◆ What is expected: Copy the rows below, putting "vernacular name" wherever "common name" appears and changing nothing else.

=== Listing ===

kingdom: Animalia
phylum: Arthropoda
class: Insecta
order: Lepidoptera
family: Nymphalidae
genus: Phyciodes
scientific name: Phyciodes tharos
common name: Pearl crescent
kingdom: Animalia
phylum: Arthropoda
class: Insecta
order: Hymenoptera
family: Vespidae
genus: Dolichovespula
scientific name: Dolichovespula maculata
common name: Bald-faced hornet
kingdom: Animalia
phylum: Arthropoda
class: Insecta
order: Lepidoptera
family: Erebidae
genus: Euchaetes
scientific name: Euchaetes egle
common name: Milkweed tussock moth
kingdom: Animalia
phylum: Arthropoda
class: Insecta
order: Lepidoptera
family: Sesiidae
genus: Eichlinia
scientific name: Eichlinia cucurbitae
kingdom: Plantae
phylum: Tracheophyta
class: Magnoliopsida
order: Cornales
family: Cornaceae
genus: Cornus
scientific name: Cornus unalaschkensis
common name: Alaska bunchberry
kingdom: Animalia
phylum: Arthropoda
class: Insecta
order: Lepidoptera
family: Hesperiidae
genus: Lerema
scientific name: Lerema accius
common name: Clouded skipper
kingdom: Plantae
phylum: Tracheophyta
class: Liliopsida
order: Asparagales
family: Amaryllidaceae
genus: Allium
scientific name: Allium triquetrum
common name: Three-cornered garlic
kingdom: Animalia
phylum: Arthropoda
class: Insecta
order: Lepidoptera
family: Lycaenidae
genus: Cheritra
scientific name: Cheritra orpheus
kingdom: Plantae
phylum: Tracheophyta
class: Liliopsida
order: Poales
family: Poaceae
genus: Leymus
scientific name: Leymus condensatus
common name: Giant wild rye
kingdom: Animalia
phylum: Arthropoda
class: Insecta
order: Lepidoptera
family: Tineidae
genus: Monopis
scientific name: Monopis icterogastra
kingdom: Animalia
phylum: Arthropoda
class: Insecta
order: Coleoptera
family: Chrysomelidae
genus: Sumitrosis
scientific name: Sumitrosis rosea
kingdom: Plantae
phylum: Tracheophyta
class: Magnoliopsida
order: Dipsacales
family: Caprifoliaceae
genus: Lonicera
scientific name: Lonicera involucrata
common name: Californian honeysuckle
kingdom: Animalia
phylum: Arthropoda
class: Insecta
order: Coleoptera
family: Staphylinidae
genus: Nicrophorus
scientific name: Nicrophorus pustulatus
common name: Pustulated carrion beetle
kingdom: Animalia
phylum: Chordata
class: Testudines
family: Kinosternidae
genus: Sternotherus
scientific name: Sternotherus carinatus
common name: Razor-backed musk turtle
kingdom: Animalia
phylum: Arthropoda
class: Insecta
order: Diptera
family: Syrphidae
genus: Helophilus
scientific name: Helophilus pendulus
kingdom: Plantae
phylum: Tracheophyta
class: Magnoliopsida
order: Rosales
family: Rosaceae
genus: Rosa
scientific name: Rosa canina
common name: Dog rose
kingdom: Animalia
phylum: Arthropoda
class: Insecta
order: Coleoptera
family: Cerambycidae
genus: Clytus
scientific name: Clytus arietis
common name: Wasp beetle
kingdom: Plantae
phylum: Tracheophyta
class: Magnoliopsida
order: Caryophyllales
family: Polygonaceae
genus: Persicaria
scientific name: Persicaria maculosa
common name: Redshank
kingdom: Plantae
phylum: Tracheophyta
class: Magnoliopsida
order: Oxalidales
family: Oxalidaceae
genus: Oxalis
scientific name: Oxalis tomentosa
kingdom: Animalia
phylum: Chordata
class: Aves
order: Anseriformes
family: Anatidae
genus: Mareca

===

◆ Reply to the exercise:
kingdom: Animalia
phylum: Arthropoda
class: Insecta
order: Lepidoptera
family: Nymphalidae
genus: Phyciodes
scientific name: Phyciodes tharos
vernacular name: Pearl crescent
kingdom: Animalia
phylum: Arthropoda
class: Insecta
order: Hymenoptera
family: Vespidae
genus: Dolichovespula
scientific name: Dolichovespula maculata
vernacular name: Bald-faced hornet
kingdom: Animalia
phylum: Arthropoda
class: Insecta
order: Lepidoptera
family: Erebidae
genus: Euchaetes
scientific name: Euchaetes egle
vernacular name: Milkweed tussock moth
kingdom: Animalia
phylum: Arthropoda
class: Insecta
order: Lepidoptera
family: Sesiidae
genus: Eichlinia
scientific name: Eichlinia cucurbitae
kingdom: Plantae
phylum: Tracheophyta
class: Magnoliopsida
order: Cornales
family: Cornaceae
genus: Cornus
scientific name: Cornus unalaschkensis
vernacular name: Alaska bunchberry
kingdom: Animalia
phylum: Arthropoda
class: Insecta
order: Lepidoptera
family: Hesperiidae
genus: Lerema
scientific name: Lerema accius
vernacular name: Clouded skipper
kingdom: Plantae
phylum: Tracheophyta
class: Liliopsida
order: Asparagales
family: Amaryllidaceae
genus: Allium
scientific name: Allium triquetrum
vernacular name: Three-cornered garlic
kingdom: Animalia
phylum: Arthropoda
class: Insecta
order: Lepidoptera
family: Lycaenidae
genus: Cheritra
scientific name: Cheritra orpheus
kingdom: Plantae
phylum: Tracheophyta
class: Liliopsida
order: Poales
family: Poaceae
genus: Leymus
scientific name: Leymus condensatus
vernacular name: Giant wild rye
kingdom: Animalia
phylum: Arthropoda
class: Insecta
order: Lepidoptera
family: Tineidae
genus: Monopis
scientific name: Monopis icterogastra
kingdom: Animalia
phylum: Arthropoda
class: Insecta
order: Coleoptera
family: Chrysomelidae
genus: Sumitrosis
scientific name: Sumitrosis rosea
kingdom: Plantae
phylum: Tracheophyta
class: Magnoliopsida
order: Dipsacales
family: Caprifoliaceae
genus: Lonicera
scientific name: Lonicera involucrata
vernacular name: Californian honeysuckle
kingdom: Animalia
phylum: Arthropoda
class: Insecta
order: Coleoptera
family: Staphylinidae
genus: Nicrophorus
scientific name: Nicrophorus pustulatus
vernacular name: Pustulated carrion beetle
kingdom: Animalia
phylum: Chordata
class: Testudines
family: Kinosternidae
genus: Sternotherus
scientific name: Sternotherus carinatus
vernacular name: Razor-backed musk turtle
kingdom: Animalia
phylum: Arthropoda
class: Insecta
order: Diptera
family: Syrphidae
genus: Helophilus
scientific name: Helophilus pendulus
kingdom: Plantae
phylum: Tracheophyta
class: Magnoliopsida
order: Rosales
family: Rosaceae
genus: Rosa
scientific name: Rosa canina
vernacular name: Dog rose
kingdom: Animalia
phylum: Arthropoda
class: Insecta
order: Coleoptera
family: Cerambycidae
genus: Clytus
scientific name: Clytus arietis
vernacular name: Wasp beetle
kingdom: Plantae
phylum: Tracheophyta
class: Magnoliopsida
order: Caryophyllales
family: Polygonaceae
genus: Persicaria
scientific name: Persicaria maculosa
vernacular name: Redshank
kingdom: Plantae
phylum: Tracheophyta
class: Magnoliopsida
order: Oxalidales
family: Oxalidaceae
genus: Oxalis
scientific name: Oxalis tomentosa
kingdom: Animalia
phylum: Chordata
class: Aves
order: Anseriformes
family: Anatidae
genus: Mareca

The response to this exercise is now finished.